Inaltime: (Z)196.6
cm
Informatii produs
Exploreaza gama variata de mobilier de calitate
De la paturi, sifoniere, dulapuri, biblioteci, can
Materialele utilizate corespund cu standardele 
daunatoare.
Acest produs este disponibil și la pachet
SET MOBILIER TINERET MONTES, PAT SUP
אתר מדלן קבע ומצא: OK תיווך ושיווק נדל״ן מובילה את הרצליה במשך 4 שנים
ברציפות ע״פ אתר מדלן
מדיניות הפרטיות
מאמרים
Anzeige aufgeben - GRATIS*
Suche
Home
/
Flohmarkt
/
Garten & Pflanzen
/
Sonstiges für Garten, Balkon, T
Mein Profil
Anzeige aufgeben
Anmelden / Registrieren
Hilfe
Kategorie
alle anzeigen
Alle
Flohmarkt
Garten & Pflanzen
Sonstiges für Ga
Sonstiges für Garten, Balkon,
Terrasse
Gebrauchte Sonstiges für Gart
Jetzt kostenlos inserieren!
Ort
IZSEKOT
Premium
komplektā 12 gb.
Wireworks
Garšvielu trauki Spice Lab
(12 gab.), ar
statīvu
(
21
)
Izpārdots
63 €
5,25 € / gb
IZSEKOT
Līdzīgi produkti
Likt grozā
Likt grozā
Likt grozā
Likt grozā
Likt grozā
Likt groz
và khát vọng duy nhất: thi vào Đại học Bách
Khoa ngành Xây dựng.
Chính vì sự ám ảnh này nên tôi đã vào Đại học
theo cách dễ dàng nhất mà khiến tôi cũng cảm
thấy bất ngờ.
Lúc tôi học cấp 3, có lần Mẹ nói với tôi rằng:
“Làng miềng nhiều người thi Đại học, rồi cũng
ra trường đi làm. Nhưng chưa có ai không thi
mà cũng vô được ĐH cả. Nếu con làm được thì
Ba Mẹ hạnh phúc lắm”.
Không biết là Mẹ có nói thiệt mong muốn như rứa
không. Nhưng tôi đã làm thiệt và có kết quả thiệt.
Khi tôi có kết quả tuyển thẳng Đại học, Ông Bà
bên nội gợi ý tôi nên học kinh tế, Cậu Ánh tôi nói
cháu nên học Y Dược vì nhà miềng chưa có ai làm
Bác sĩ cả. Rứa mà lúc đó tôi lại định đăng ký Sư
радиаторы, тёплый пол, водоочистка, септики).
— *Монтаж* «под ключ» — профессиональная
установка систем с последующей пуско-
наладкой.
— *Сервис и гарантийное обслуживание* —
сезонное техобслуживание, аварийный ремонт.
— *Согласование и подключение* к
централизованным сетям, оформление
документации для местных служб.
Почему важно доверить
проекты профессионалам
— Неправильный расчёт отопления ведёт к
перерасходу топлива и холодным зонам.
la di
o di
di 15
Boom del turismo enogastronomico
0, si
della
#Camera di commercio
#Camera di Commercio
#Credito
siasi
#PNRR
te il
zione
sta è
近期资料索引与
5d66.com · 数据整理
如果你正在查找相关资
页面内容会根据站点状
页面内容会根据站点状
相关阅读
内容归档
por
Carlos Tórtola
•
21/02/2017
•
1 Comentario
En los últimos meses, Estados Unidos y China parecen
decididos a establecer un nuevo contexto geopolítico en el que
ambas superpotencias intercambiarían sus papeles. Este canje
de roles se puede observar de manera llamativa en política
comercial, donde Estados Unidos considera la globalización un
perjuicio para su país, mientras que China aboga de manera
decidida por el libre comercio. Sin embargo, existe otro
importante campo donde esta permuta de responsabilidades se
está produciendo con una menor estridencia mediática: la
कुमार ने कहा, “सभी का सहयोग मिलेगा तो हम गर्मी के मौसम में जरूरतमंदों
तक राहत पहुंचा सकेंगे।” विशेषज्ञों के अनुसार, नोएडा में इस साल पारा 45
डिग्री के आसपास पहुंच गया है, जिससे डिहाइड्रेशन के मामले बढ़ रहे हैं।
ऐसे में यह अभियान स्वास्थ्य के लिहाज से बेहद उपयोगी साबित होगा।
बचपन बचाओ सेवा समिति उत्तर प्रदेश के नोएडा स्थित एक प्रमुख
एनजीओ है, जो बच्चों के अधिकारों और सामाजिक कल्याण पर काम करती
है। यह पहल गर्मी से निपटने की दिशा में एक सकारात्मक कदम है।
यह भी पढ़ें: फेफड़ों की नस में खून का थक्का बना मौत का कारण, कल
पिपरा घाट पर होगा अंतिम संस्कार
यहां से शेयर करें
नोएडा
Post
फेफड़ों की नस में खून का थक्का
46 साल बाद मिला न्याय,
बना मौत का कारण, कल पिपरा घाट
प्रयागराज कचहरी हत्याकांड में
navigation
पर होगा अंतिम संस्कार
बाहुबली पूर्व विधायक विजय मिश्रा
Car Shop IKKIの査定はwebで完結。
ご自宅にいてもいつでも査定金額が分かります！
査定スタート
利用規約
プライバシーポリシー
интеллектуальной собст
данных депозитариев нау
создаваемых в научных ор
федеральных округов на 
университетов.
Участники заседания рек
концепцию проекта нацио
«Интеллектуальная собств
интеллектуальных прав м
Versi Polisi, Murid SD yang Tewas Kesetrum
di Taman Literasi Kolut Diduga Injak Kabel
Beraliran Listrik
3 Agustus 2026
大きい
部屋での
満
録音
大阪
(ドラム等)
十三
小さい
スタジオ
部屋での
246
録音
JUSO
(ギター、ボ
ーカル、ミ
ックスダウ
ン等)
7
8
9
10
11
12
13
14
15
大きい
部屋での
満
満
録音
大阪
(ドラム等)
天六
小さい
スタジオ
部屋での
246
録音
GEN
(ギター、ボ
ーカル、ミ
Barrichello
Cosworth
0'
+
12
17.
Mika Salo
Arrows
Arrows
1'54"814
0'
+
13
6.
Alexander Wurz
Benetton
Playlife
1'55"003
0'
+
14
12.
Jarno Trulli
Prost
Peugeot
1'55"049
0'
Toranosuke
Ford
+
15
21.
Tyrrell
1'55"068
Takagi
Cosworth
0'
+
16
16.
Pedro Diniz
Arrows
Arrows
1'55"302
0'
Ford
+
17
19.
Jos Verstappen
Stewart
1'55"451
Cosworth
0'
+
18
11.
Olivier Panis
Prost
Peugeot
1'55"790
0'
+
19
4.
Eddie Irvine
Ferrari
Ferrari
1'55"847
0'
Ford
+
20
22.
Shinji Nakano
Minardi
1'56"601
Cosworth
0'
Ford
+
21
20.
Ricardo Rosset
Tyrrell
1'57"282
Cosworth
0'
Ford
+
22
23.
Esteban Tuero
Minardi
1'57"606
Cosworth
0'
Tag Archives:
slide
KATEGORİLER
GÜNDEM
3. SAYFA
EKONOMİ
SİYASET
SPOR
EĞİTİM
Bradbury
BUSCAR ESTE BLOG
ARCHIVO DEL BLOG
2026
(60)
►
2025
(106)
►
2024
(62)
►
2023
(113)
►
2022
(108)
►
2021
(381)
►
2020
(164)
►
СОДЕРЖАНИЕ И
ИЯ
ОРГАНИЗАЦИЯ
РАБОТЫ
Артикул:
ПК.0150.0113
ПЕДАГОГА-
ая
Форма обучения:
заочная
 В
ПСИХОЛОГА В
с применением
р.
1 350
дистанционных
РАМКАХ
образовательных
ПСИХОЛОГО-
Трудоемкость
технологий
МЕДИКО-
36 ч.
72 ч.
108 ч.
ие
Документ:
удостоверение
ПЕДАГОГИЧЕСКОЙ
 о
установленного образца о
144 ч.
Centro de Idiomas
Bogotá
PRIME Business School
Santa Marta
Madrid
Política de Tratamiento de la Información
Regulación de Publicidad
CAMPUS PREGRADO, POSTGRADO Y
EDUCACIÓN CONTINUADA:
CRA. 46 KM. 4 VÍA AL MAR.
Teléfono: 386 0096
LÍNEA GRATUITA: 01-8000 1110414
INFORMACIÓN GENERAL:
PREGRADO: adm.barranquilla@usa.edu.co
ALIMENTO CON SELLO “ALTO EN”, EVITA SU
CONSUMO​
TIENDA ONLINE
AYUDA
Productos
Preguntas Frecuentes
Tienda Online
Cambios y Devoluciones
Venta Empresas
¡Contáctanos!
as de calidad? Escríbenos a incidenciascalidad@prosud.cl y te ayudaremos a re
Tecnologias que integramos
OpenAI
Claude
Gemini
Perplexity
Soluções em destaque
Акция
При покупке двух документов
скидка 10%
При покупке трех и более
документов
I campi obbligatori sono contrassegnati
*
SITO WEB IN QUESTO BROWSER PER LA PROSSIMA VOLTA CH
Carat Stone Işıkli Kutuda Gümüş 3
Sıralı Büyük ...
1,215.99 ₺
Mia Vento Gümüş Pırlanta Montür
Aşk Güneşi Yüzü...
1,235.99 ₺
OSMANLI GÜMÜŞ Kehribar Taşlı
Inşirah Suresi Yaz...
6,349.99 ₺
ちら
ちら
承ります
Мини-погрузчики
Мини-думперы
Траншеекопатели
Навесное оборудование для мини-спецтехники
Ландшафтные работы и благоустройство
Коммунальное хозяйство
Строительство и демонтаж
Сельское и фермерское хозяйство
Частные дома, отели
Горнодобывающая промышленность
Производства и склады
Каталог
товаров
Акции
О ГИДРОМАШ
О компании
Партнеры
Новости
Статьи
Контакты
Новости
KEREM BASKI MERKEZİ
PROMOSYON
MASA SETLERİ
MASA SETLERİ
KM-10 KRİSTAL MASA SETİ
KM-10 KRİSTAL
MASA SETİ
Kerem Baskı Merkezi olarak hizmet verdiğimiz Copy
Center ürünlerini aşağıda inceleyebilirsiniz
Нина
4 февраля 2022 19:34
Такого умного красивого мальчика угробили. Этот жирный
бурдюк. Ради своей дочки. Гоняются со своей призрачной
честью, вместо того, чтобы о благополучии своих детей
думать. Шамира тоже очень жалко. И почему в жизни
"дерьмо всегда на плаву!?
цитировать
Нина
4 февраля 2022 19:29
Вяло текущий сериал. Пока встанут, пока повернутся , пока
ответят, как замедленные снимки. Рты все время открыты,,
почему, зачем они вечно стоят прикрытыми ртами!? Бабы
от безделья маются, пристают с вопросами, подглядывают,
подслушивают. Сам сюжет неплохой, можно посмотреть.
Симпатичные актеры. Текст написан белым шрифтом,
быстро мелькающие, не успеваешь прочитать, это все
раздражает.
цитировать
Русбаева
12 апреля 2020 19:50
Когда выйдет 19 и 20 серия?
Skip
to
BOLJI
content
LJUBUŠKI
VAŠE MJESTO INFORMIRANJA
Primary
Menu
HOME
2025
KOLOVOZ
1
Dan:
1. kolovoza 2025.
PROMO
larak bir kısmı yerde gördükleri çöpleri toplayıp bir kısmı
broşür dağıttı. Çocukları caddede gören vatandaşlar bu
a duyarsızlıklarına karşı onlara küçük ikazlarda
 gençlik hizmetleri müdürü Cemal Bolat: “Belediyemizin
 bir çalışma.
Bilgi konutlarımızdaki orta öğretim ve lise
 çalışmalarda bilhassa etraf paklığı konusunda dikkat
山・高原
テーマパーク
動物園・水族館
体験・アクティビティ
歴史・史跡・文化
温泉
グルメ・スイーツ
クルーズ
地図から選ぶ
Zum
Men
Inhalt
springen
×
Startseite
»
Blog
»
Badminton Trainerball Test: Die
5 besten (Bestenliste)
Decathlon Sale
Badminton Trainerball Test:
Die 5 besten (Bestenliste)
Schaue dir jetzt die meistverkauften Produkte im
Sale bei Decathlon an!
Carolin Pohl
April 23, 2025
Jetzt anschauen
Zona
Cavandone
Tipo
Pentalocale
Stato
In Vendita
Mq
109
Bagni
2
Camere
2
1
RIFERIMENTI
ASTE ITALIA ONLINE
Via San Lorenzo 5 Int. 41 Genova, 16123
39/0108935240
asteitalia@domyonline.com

_ _ _ _ _ _ _

Task details —
The required answer is the run of lines above, starting at the line with "Jetzt kostenlos inserieren!" and ending at the line with "ra trường đi làm. Nhưng chưa có ai không thi", reproduced exactly with both ends.

Answer to this problem —
Jetzt kostenlos inserieren!
Ort
IZSEKOT
Premium
komplektā 12 gb.
Wireworks
Garšvielu trauki Spice Lab
(12 gab.), ar
statīvu
(
21
)
Izpārdots
63 €
5,25 € / gb
IZSEKOT
Līdzīgi produkti
Likt grozā
Likt grozā
Likt grozā
Likt grozā
Likt grozā
Likt groz
và khát vọng duy nhất: thi vào Đại học Bách
Khoa ngành Xây dựng.
Chính vì sự ám ảnh này nên tôi đã vào Đại học
theo cách dễ dàng nhất mà khiến tôi cũng cảm
thấy bất ngờ.
Lúc tôi học cấp 3, có lần Mẹ nói với tôi rằng:
“Làng miềng nhiều người thi Đại học, rồi cũng
ra trường đi làm. Nhưng chưa có ai không thi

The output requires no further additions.